A new genus of fishes from the Niobrara Cretaceous.

Kansas University Quarterly 8(3):113-115, pl. XXVI.

Copyright ©2004-2010  by Mike Everhart

Created  10/06/2004; Last revised 02/09/2010

lepto98d.jpg (9087 bytes) Wherein, S.W. Williston describes a new genus and species from the remains of a small fish (Leptecodon rectus; KUVP 35) found inside an inoceramid (Platyceramus platinus) clam shell  by H. T. Martin in 1895.  The locality is uncertain but is indicated as Graham County on the specimen (Schultze, et al., 1982), most likely along the Solomon River and not the Smoky Hill River as noted by Williston. Three complete specimens of Omosoma garretti (KUVP 599016, 59017, 59018; see Williston's Plate 26 above left) were also associated with the new species. Age is Santonian.  See also A. Stewart (1900, p. 380-382).  Length of the specimen  = 24 cm (9.5 in.).

LEFT: A recent (2004) picture of the type specimen of Leptecodon rectus - KUVP 35.

   New Genus of Fishes from the Niobrara


Contribution from the Paleontological Laboratory, No. 46.

BY S. W. Williston.

With Plate XXVI.

Leptecodon rectus, gen. et. sp. nov.

• DATA SECTION:
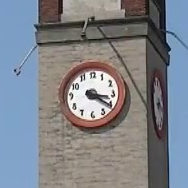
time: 3:20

• TASK INSTRUCTIONS:
(A) In the text about the Niobrara fossil fish, how long is the specimen?
(B) Write what comes next in the text about the Niobrara fossil fish, starting after its last line.
The data that comes after the text is separate material.

• EXERCISE RESULTS:
(A) 24 cm (9.5 in.)

(B)
     Slender and elongate; head elongate, the jaws slender, the anterior extremity in the specimen wanting. The hind end of the mandibles is represented by an impression situated below the posterior end of the skull. Teeth numerous, small, pointed, slender. The orbit is situated posteriorly, is of moderate size and round. Scapular arch strong, the large opercular space in front showing   indications of the thin opercular bones. Vertebræ about forty-five in number, elongate, more than three times as long as deep, much constricted in the midline. Pectoral fins small, composed of seven or eight rays. Ventral fin very small, situated about the middle of the vertebral column; caudal fin small, the rays feeble, evidently cartilaginous, the outline indicated on the stone: the shape of the fin is regular apparently, the angles produced. Other fins wanting or not preserved. The side of the body as preserved, shows three longitudinal rows of large, firmly united scutes, apparently of the same number in each series as the vertebræ. The scutes are in the form of a double trapezium, with the V posterior, the middle raised into a well-marked carina, which runs from the head to the tail. Apparently there are five rows of these scutes on the body. At the front the topmost row is near the middle line, the lateral row has its lower edge over the line of the vertebræ, while the lowest row has the carina just below the pectoral fin. The scutes have a finely roughened appearance, due to minute, rounded and shallow pits There are no indications of small scutes on the body intermediate between the larger ones.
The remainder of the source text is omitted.